## WORK TO BE COMPLETED
Begin at the line below that holds "Table 4. The" and end at the line that holds "Table 4. Matrix", transcribing each line exactly and skipping any picture.

START SUPPLIED MATERIAL

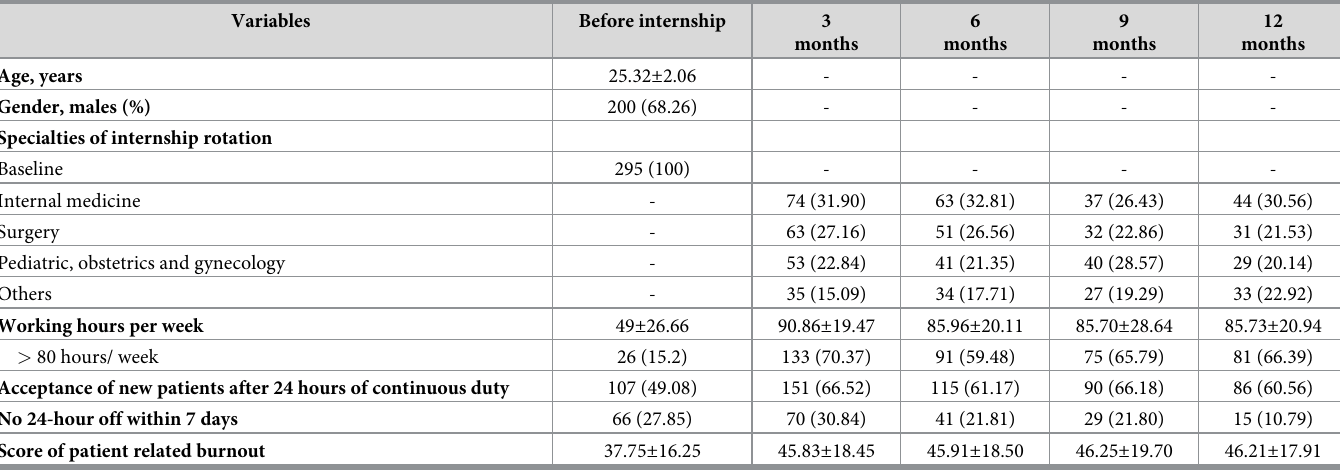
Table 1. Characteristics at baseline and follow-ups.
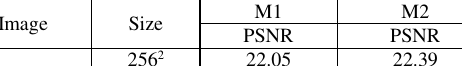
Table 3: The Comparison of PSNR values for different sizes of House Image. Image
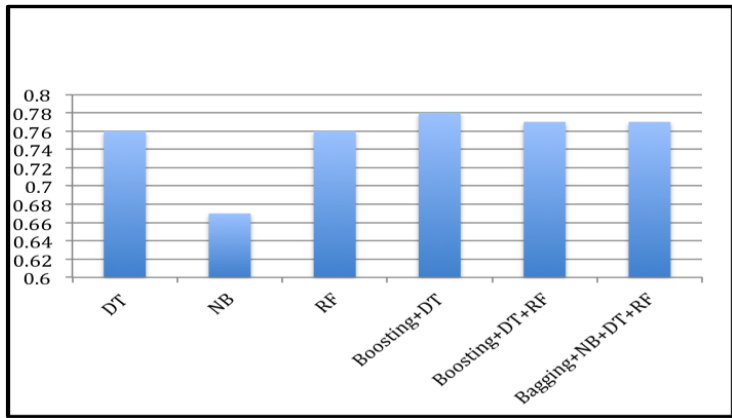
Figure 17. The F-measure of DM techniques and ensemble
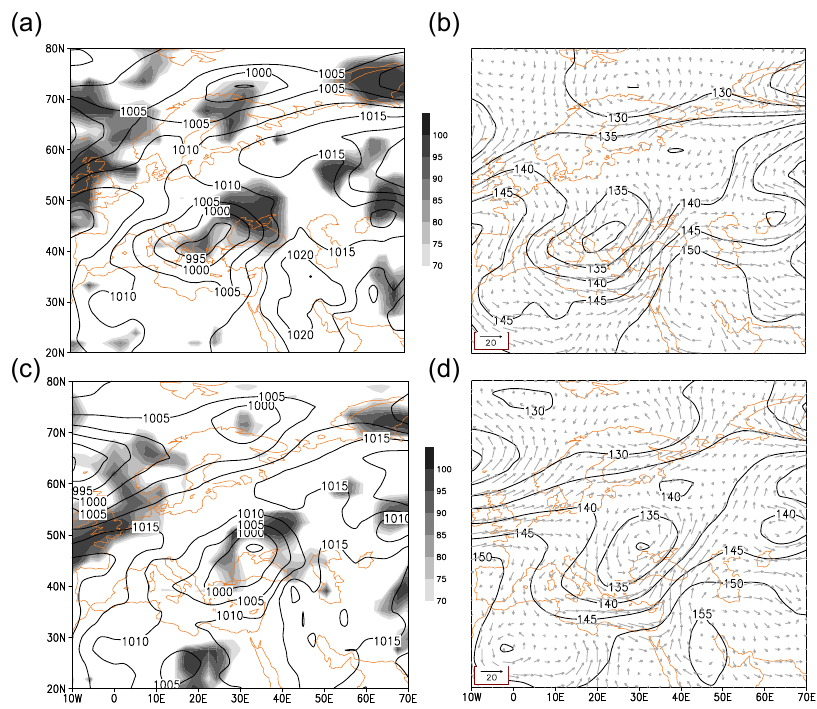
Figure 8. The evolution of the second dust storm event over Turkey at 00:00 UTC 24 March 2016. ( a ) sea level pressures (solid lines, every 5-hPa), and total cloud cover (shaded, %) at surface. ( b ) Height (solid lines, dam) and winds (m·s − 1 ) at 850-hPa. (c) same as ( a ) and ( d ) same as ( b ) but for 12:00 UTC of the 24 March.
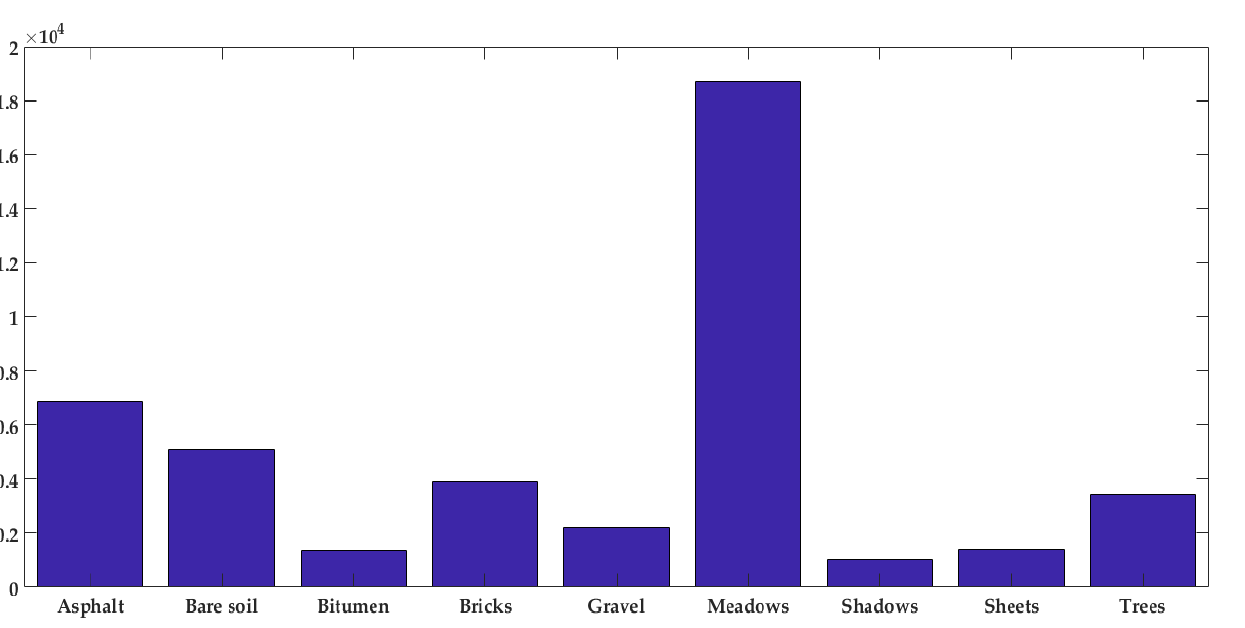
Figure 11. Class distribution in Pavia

END SUPPLIED MATERIAL
START SUPPLIED MATERIAL

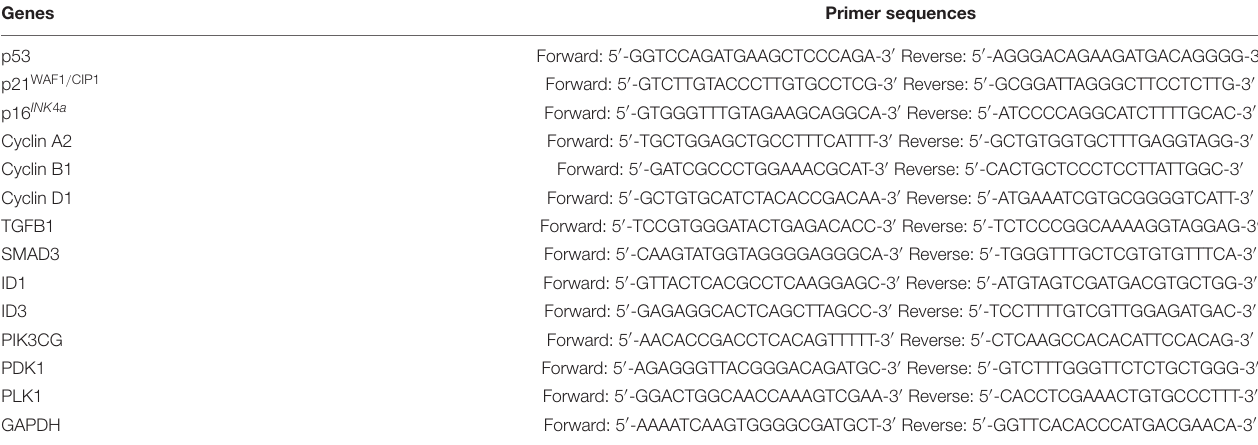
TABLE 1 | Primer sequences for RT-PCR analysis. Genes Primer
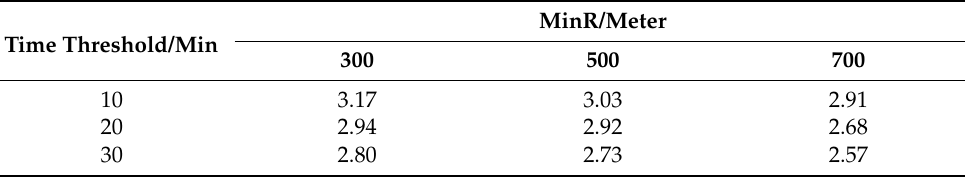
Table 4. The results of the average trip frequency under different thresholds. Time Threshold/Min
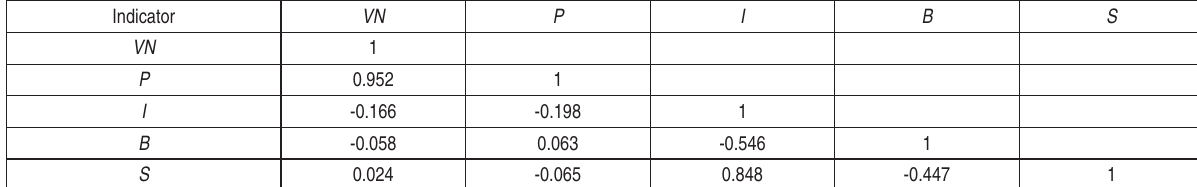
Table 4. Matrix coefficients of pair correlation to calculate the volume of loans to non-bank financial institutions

END SUPPLIED MATERIAL

## RESPONSE FOR THIS EXERCISE
Table 4. The results of the average trip frequency under different thresholds. Time Threshold/Min
Table 4. Matrix coefficients of pair correlation to calculate the volume of loans to non-bank financial institutions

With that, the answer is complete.